Tony Worthington (Clydebank and Milngavie): I want to congratulate those parts of the UK which have benefited from the contract, but the decision will be a major disappointment to my constituents who work for Thales in the Govan area at a company previously called Barr and Stroud, which was tremendously well known. However, when making such announcements, the Secretary of State should talk not just of job gain, but about the overall situation. Thales certainly thinks that 400 jobs will be going as a consequence of the decision. It is also worried that its ability to tender for very important contracts on aircraft carriers will be damaged by the award of this contract to CDC. Will he comment on that?

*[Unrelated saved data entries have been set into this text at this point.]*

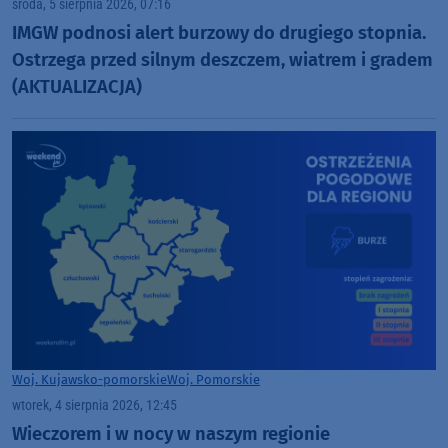
środa, 5 sierpnia 2026, 07:16
IMGW podnosi alert burzowy do drugiego stopnia.
Ostrzega przed silnym deszczem, wiatrem i gradem
(AKTUALIZACJA)
Woj. Kujawsko-pomorskie
Woj. Pomorskie
wtorek, 4 sierpnia 2026, 12:45
Wieczorem i w nocy w naszym regionie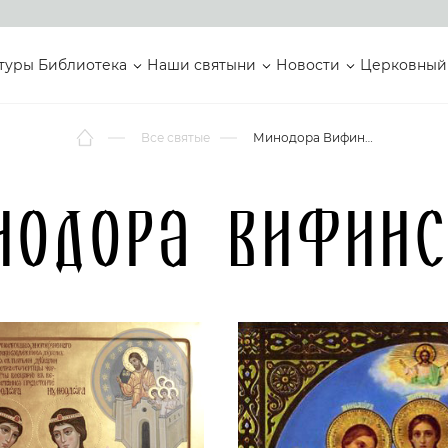
туры
Библиотека
Наши святыни
Новости
Церковный
Все святые
Минодора Вифинская
нодора Вифинс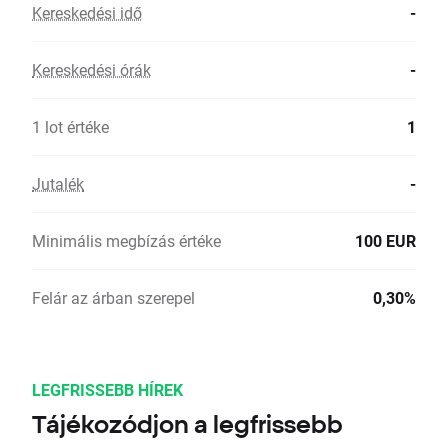
Kereskedési idő
-
Kereskedési órák
-
1 lot értéke
1
Jutalék
-
Minimális megbízás értéke
100 EUR
Felár az árban szerepel
0,30%
LEGFRISSEBB HÍREK
Tájékozódjon a legfrissebb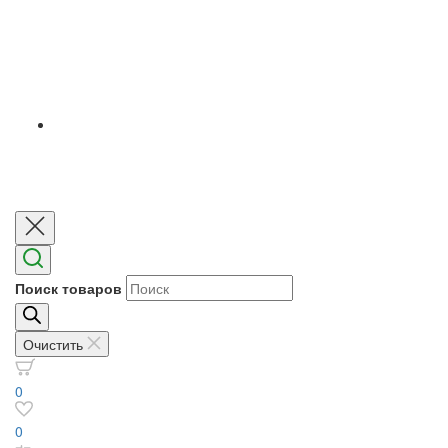
Поиск товаров
Очистить
0
0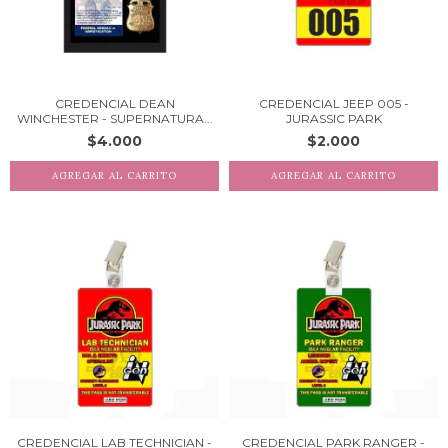
CREDENCIAL DEAN
CREDENCIAL JEEP 005 -
WINCHESTER - SUPERNATURA...
JURASSIC PARK
$4.000
$2.000
CREDENCIAL LAB TECHNICIAN -
CREDENCIAL PARK RANGER -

Mr. Hoon: As I said to my hon. Friend the Member for Slough (Fiona Mactaggart), it is for Thales to determine how best it organises its work force across the country in light of the decision. I well understand the disappointment to which my hon. Friend refers. Had the contract gone to Thales, it would have been able to create a significant number of new jobs across the UK, but the percentage would have been slightly less than the percentage work-share that CDC has proposed. That is not, however, the basis of the decision. There is absolutely no reason why Thales should not continue with the excellent programme on which it has been working for the design of future aircraft carriers. Indeed, as I said in my opening statement, we very much value Thales's presence in the United Kingdom. It is has a substantial
Mr. Ian Taylor (Esher and Walton): The key to the announcement is that, at last, our armed forces may get a secure communications system, and I agree with my hon. Friend the Member for Grantham and Stamford (Mr. Davies) that that is absolutely crucial in battlefield conditions. Let us hope that the Secretary of State has chosen the right winner of the competition and that the contract succeeds this time. He will know from shadowing me when I was the Minister for Science and Technology that the technology is vital, and it is essential that it is kept within his power, as Secretary of State for Defence. Will he tell us a little more about his reference to intellectual property and about the research centre, because the United Kingdom will suffer if British industry is denied full access to the technological developments in the Bowman contract?